Task requirements — Name every country or region that the text on Katrina's aftermath says has influenced New Orleans.

Text to read —
========================================
Katrina's Aftermath: News With No End in Sight
It’s been two years since Hurricane Katrina’s destructive force riveted the eyes of the world on the suffering of those left in its wake. In that time, newspapers in New Orleans and Mississippi have made adjustments while national news organizations wrestle with finding fresh ways to engage distant audiences. In this collection, written by journalists who have spent significant time trying to tell this story, Nieman Reports explores particular demands and difficulties posed by coverage of an ongoing news event with no end in sight.
A journalist given a new beat or assigned a new topic is expected to be an instant expert, an authority on a subject that’s somewhat unfamiliar. A good journalist, therefore, must be a quick study. “It doesn’t matter how long you’ve known it,” I’ve heard some of my colleagues say. “What matters is that you know it.”
When the subject is New Orleans, however, the honest journalist will admit that instant expertise is impossible to attain. It is a place that often seems impossible to figure out if only because of its many contradictions. For example, New Orleans is a city heavily influenced by France and West Africa and Spain and Haiti and, to some extent, even America, and yet maintains an attitude that it doesn’t want to be influenced by outsiders. New Orleans takes some getting used to.
It is a place where the people sing, even when all they’re doing is talking. It is a place where “Baby” is not only what the waitress calls you when she’s topping off your coffee, but is also how one grown man might refer to another without the suspicion that either one is gay. It is home to accents that are never conveyed accurately in the movies and to grammatical constructions and mispronunciations that confound the newcomer until he considers that English was not the city’s first language. Nor was it the second.
========================================
Data extract —

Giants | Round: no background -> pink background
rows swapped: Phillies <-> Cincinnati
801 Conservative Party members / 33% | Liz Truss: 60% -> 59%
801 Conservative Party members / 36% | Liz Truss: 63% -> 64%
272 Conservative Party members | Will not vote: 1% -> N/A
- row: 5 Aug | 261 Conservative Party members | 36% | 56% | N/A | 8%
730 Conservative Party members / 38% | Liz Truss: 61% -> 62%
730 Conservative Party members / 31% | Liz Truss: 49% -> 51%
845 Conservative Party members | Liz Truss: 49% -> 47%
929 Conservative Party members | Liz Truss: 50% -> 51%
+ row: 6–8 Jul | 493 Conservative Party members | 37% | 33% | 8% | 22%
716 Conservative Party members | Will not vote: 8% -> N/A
========================================
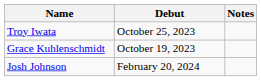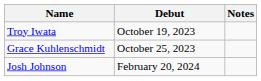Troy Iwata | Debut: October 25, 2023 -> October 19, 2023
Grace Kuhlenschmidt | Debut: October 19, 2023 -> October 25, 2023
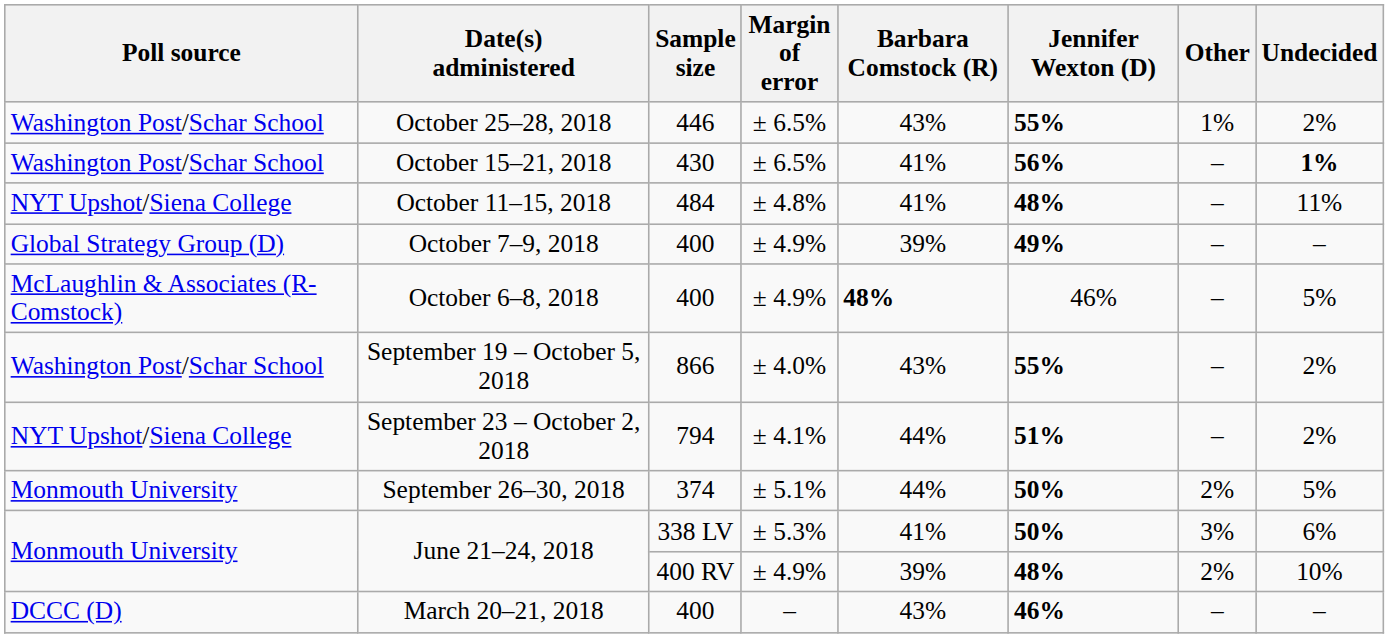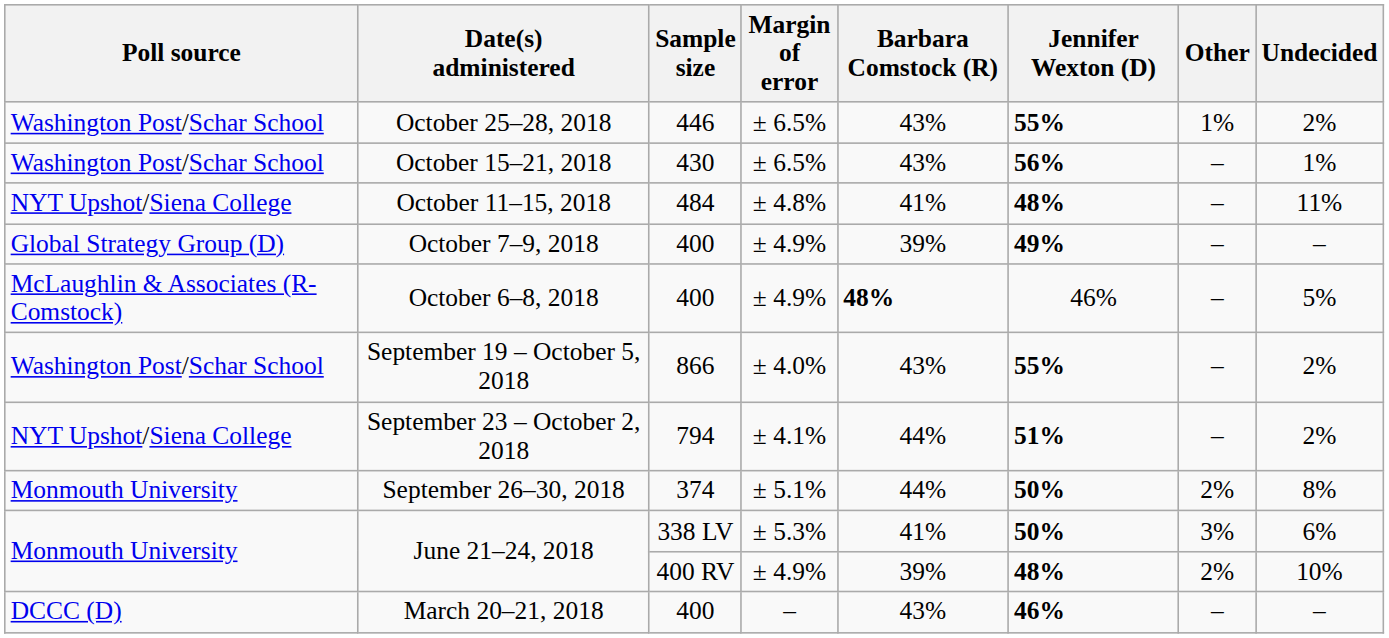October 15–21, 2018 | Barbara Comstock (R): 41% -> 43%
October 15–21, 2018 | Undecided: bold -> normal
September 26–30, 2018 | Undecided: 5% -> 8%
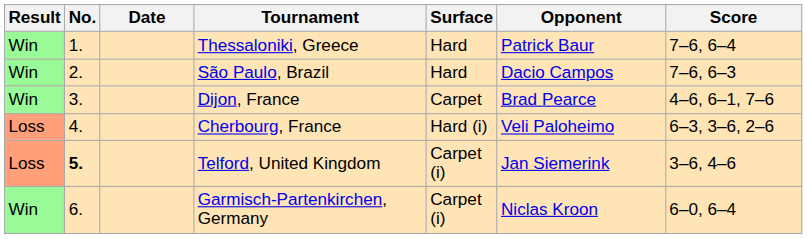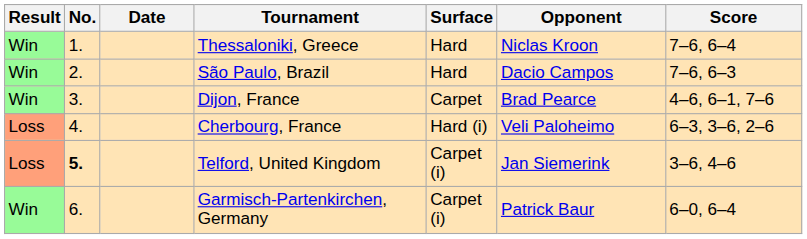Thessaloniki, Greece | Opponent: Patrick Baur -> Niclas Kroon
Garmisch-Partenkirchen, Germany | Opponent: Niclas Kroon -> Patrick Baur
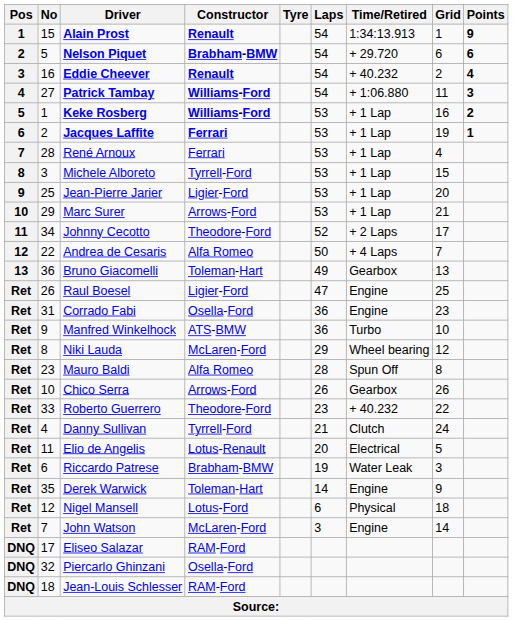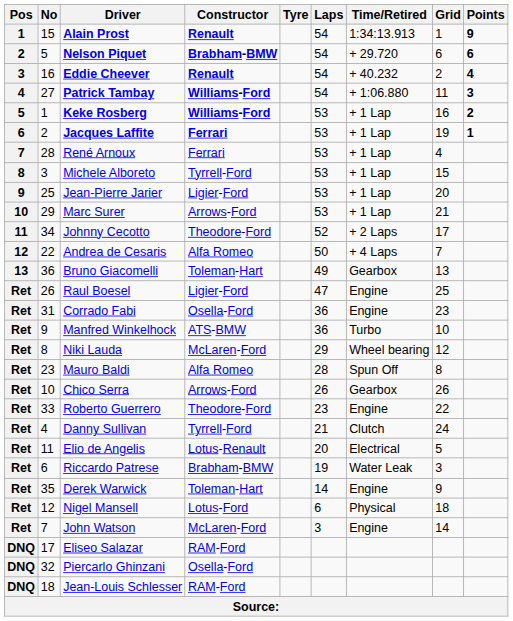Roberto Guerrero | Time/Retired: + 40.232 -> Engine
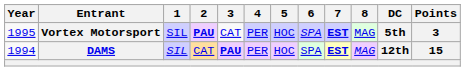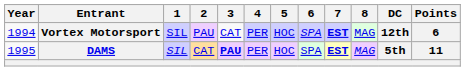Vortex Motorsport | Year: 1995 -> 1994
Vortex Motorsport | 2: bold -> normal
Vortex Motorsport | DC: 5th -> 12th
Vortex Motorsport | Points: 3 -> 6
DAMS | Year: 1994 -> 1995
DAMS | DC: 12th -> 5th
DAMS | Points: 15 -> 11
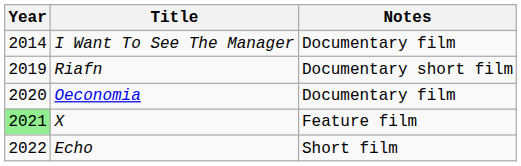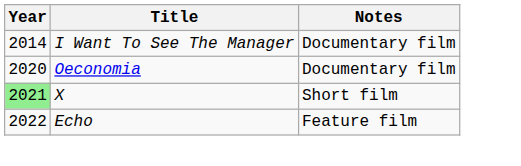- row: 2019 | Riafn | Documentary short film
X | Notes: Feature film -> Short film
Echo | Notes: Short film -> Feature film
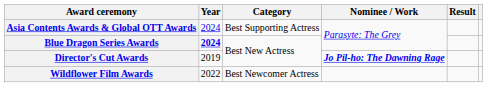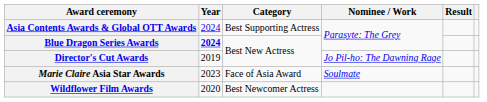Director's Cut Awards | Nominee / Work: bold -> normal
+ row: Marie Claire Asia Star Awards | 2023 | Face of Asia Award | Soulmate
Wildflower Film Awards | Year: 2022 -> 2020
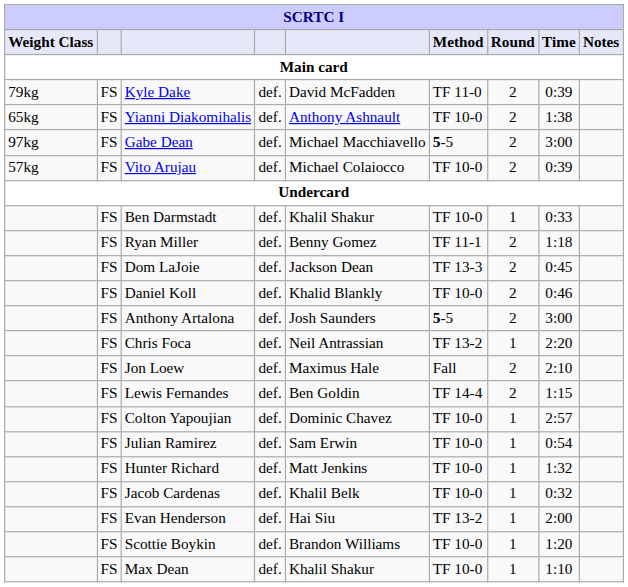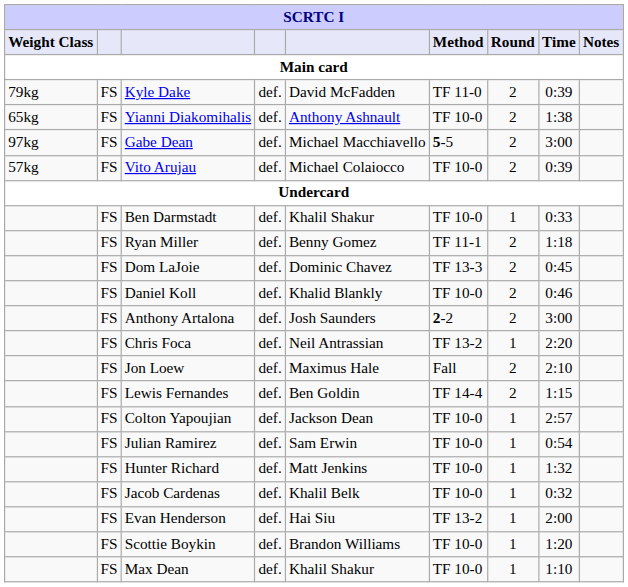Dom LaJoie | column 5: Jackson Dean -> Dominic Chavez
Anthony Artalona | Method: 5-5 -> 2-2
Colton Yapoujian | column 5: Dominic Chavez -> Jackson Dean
========================================
Result of this exercise — France, West Africa, Spain, Haiti, and America